Jan. 6 key takeaways: Donald Trump ‘could not be moved’ amid Capitol mob
Global News
The House Jan. 6 committee is closing out its set of summer hearings with its most detailed focus yet on the investigation's main target: former President Donald Trump.
The House Jan. 6 committee is closing out its set of summer hearings with its most detailed focus yet on the investigation’s main target: former President Donald Trump.
The panel is examining Trump’s actions on Jan. 6, 2021, as hundreds of his supporters broke into the U.S. Capitol, guiding viewers minute-by-minute through the deadly afternoon to show how long it took for the former president to call off the rioters. The panel is focusing on 187 minutes that day, between the end of Trump’s speech calling for supporters to march to the Capitol at 1:10 p.m. and a video he released at 4:17 p.m. telling the rioters they were “very special” but they had to go home.

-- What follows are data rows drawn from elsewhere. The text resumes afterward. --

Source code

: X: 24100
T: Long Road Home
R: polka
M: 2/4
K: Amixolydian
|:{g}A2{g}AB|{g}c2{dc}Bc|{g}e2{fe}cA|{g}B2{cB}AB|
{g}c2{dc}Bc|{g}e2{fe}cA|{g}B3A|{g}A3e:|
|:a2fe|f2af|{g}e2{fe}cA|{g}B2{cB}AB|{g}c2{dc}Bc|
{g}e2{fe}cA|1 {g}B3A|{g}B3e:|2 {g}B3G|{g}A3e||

Trump was “the only person in the world who could call off the mob,” but he refused to do so for several hours, said the committee’s chairman, Mississippi Rep. Bennie Thompson, who was participating in the hearing remotely due to a COVID-19 diagnosis. “He could not be moved.”
The panel emphasized where Trump was as the violence unfolded – in a White House dining room, sitting at the head of the table, watching the violent breach of the Capitol on Fox News. He retreated to the dining room at 1:25 p.m., according to Rep. Elaine Luria, D-Va., one of two members who led the hearing. That was after some rioters had already breached barriers around the Capitol – and after Trump had been told about the violence within 15 minutes of returning to the White House.
Fox News was showing live shots of the rioters pushing past police, Luria said, showing excerpts of the coverage.
In video testimony played at the hearing, former White House aides talked about their frantic efforts to get the president to tell his supporters to turn around. Pat Cipollone, Trump’s top White House lawyer, told the panel that multiple aides – including Trump’s daughter, Ivanka Trump – advised the president to say something. “People need to be told” to leave, Cipollone recalled telling people, urging Trump to make a public announcement.
Trump “could not be moved,” Thompson said, “to rise from his dining room table and walk the few steps down the White House hallway into the press briefing room where cameras were anxiously and desperately waiting to carry his message to the armed and violent mob savagely beating and killing law enforcement officers.”
As he sat in the White House, Trump made no efforts to call for increased law enforcement assistance at the Capitol, the committee said. Witnesses confirmed that Trump did not call the defense secretary, the homeland security secretary or the attorney general.